Collected data:
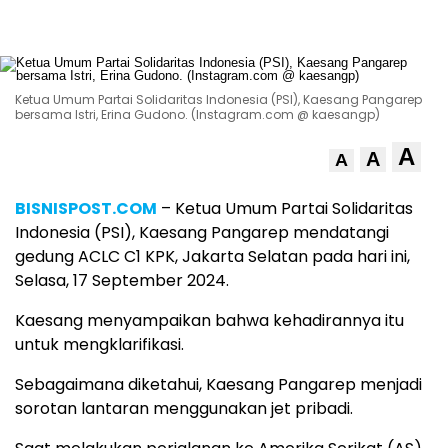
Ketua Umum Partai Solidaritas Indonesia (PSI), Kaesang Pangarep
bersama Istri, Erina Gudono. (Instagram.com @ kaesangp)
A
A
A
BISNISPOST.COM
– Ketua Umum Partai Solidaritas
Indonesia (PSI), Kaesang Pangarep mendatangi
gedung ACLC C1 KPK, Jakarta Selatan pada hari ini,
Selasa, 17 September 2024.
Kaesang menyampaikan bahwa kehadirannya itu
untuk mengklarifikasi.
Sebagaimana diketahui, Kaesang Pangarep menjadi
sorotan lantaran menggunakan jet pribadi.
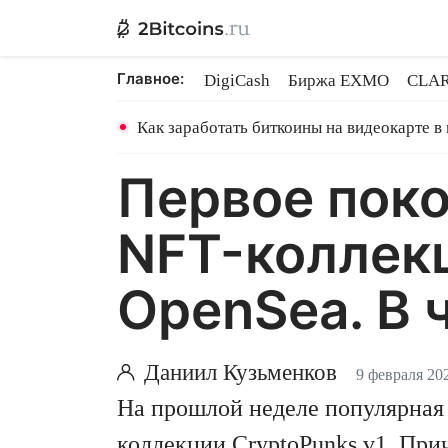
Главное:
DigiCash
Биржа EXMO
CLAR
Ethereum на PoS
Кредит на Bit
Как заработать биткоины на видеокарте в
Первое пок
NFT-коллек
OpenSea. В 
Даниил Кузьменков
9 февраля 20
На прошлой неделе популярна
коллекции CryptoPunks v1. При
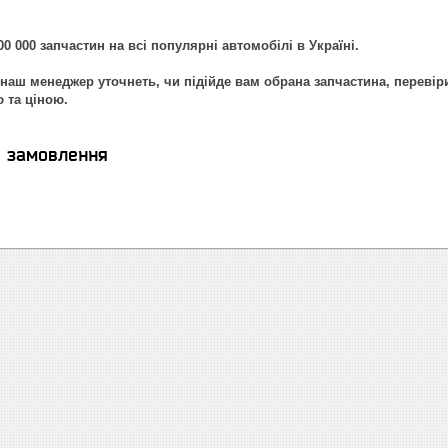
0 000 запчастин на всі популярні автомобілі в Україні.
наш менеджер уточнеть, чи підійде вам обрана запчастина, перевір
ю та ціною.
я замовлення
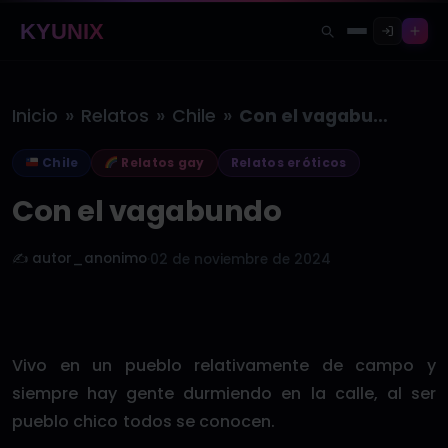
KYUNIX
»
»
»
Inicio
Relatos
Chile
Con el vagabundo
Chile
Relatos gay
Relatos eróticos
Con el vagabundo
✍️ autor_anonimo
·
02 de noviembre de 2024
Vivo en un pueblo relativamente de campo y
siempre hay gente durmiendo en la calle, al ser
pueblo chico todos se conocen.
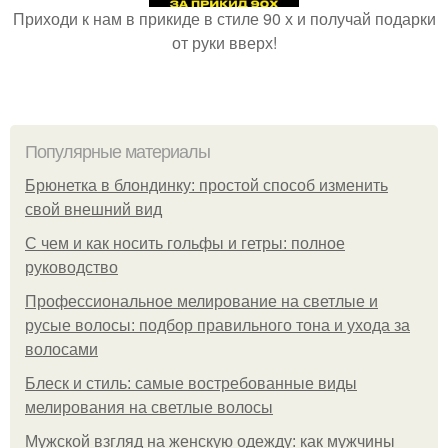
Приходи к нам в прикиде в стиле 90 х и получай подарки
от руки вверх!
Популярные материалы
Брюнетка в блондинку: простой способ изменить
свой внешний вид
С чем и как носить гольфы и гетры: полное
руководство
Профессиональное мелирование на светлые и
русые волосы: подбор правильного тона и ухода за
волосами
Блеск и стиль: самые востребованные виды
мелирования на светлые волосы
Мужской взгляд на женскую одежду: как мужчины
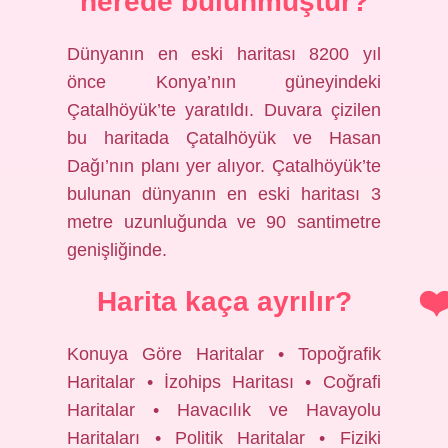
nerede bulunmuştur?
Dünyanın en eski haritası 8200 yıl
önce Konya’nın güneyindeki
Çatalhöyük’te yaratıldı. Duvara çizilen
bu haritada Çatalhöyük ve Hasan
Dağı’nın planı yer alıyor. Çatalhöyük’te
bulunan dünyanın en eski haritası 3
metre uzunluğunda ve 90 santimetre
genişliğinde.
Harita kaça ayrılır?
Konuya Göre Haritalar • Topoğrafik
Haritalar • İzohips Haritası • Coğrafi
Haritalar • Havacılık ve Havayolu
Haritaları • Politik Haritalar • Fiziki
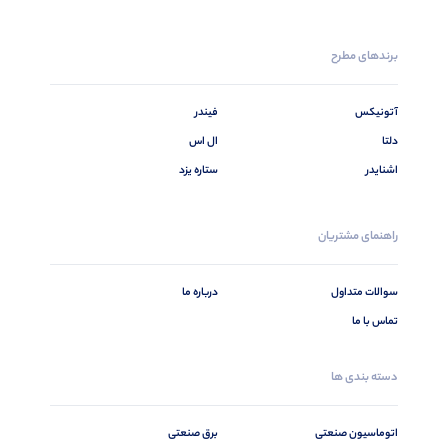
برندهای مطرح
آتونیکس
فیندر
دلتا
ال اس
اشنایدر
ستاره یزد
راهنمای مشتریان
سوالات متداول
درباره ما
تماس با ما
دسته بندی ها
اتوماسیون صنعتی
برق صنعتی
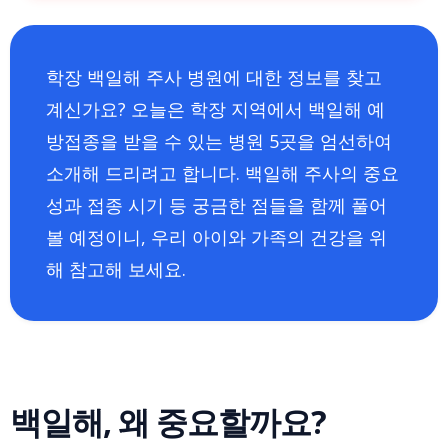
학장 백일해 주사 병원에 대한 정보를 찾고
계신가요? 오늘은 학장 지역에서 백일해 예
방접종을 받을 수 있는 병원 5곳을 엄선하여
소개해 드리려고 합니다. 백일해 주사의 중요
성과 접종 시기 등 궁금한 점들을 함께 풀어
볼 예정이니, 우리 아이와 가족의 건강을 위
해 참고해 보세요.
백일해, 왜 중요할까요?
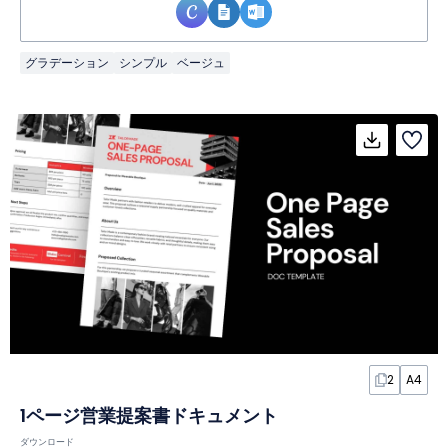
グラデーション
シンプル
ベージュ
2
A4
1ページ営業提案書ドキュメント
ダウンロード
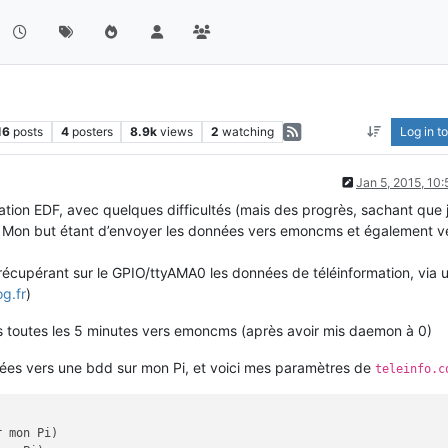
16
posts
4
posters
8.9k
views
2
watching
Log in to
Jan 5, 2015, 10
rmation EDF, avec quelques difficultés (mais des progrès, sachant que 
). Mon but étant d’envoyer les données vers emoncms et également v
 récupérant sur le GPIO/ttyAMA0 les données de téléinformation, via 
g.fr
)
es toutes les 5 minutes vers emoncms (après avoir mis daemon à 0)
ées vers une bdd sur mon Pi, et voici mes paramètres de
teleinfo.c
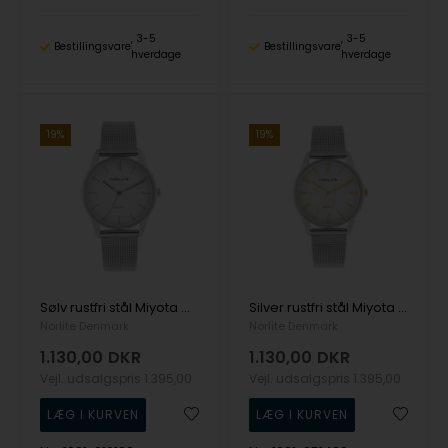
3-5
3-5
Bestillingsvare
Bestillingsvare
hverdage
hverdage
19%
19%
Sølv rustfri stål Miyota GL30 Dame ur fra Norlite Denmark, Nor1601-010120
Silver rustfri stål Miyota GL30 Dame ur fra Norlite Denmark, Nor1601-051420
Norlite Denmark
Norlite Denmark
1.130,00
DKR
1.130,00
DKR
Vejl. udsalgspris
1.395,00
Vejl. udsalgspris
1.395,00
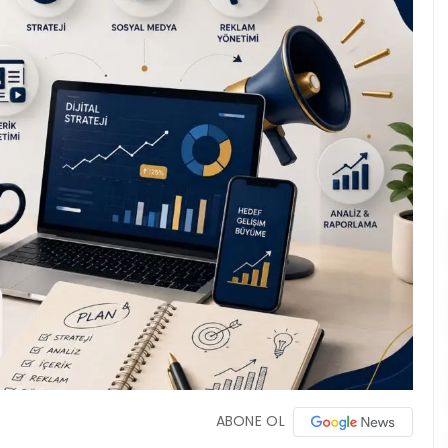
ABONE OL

■ TASK STATEMENT: Can you convert every line of text in the records above into a JSON list of strings, one string per line, with blank lines and the picture markers left out?

■ TASK RESPONSE:
[
  "Ketua Umum Partai Solidaritas Indonesia (PSI), Kaesang Pangarep",
  "bersama Istri, Erina Gudono. (Instagram.com @ kaesangp)",
  "A",
  "A",
  "A",
  "BISNISPOST.COM",
  "– Ketua Umum Partai Solidaritas",
  "Indonesia (PSI), Kaesang Pangarep mendatangi",
  "gedung ACLC C1 KPK, Jakarta Selatan pada hari ini,",
  "Selasa, 17 September 2024.",
  "Kaesang menyampaikan bahwa kehadirannya itu",
  "untuk mengklarifikasi.",
  "Sebagaimana diketahui, Kaesang Pangarep menjadi",
  "sorotan lantaran menggunakan jet pribadi.",
  "Главное:",
  "DigiCash",
  "Биржа EXMO",
  "CLAR",
  "Ethereum на PoS",
  "Кредит на Bit",
  "Как заработать биткоины на видеокарте в",
  "Первое пок",
  "NFT-коллек",
  "OpenSea. В ",
  "Даниил Кузьменков",
  "9 февраля 20",
  "На прошлой неделе популярна",
  "коллекции CryptoPunks v1. При",
  "0 000 запчастин на всі популярні автомобілі в Україні.",
  "наш менеджер уточнеть, чи підійде вам обрана запчастина, перевір",
  "ю та ціною.",
  "я замовлення",
  "KYUNIX",
  "»",
  "»",
  "»",
  "Inicio",
  "Relatos",
  "Chile",
  "Con el vagabundo",
  "Chile",
  "Relatos gay",
  "Relatos eróticos",
  "Con el vagabundo",
  "✍️ autor_anonimo",
  "·",
  "02 de noviembre de 2024",
  "Vivo en un pueblo relativamente de campo y",
  "siempre hay gente durmiendo en la calle, al ser",
  "pueblo chico todos se conocen.",
  "Приходи к нам в прикиде в стиле 90 х и получай подарки",
  "от руки вверх!",
  "Популярные материалы",
  "Брюнетка в блондинку: простой способ изменить",
  "свой внешний вид",
  "С чем и как носить гольфы и гетры: полное",
  "руководство",
  "Профессиональное мелирование на светлые и",
  "русые волосы: подбор правильного тона и ухода за",
  "волосами",
  "Блеск и стиль: самые востребованные виды",
  "мелирования на светлые волосы",
  "Мужской взгляд на женскую одежду: как мужчины",
  "nerede bulunmuştur?",
  "Dünyanın en eski haritası 8200 yıl",
  "önce Konya’nın güneyindeki",
  "Çatalhöyük’te yaratıldı. Duvara çizilen",
  "bu haritada Çatalhöyük ve Hasan",
  "Dağı’nın planı yer alıyor. Çatalhöyük’te",
  "bulunan dünyanın en eski haritası 3",
  "metre uzunluğunda ve 90 santimetre",
  "genişliğinde.",
  "Harita kaça ayrılır?",
  "Konuya Göre Haritalar • Topoğrafik",
  "Haritalar • İzohips Haritası • Coğrafi",
  "Haritalar • Havacılık ve Havayolu",
  "Haritaları • Politik Haritalar • Fiziki",
  "برندهای مطرح",
  "آتونیکس",
  "فیندر",
  "دلتا",
  "ال اس",
  "اشنایدر",
  "ستاره یزد",
  "راهنمای مشتریان",
  "سوالات متداول",
  "درباره ما",
  "تماس با ما",
  "دسته بندی ها",
  "اتوماسیون صنعتی",
  "برق صنعتی",
  "학장 백일해 주사 병원에 대한 정보를 찾고",
  "계신가요? 오늘은 학장 지역에서 백일해 예",
  "방접종을 받을 수 있는 병원 5곳을 엄선하여",
  "소개해 드리려고 합니다. 백일해 주사의 중요",
  "성과 접종 시기 등 궁금한 점들을 함께 풀어",
  "볼 예정이니, 우리 아이와 가족의 건강을 위",
  "해 참고해 보세요.",
  "백일해, 왜 중요할까요?",
  "グラデーション",
  "シンプル",
  "ベージュ",
  "2",
  "A4",
  "1ページ営業提案書ドキュメント",
  "ダウンロード",
  "16",
  "posts",
  "4",
  "posters",
  "8.9k",
  "views",
  "2",
  "watching",
  "Log in to",
  "Jan 5, 2015, 10",
  "rmation EDF, avec quelques difficultés (mais des progrès, sachant que ",
  "). Mon but étant d’envoyer les données vers emoncms et également v",
  " récupérant sur le GPIO/ttyAMA0 les données de téléinformation, via ",
  "g.fr",
  ")",
  "es toutes les 5 minutes vers emoncms (après avoir mis daemon à 0)",
  "ées vers une bdd sur mon Pi, et voici mes paramètres de",
  "teleinfo.c",
  "3-5",
  "3-5",
  "Bestillingsvare",
  "Bestillingsvare",
  "hverdage",
  "hverdage",
  "19%",
  "19%",
  "Sølv rustfri stål Miyota GL30 Dame ur fra Norlite Denmark, Nor1601-010120",
  "Silver rustfri stål Miyota GL30 Dame ur fra Norlite Denmark, Nor1601-051420",
  "Norlite Denmark",
  "Norlite Denmark",
  "1.130,00",
  "DKR",
  "1.130,00",
  "DKR",
  "Vejl. udsalgspris",
  "1.395,00",
  "Vejl. udsalgspris",
  "1.395,00",
  "ABONE OL"
]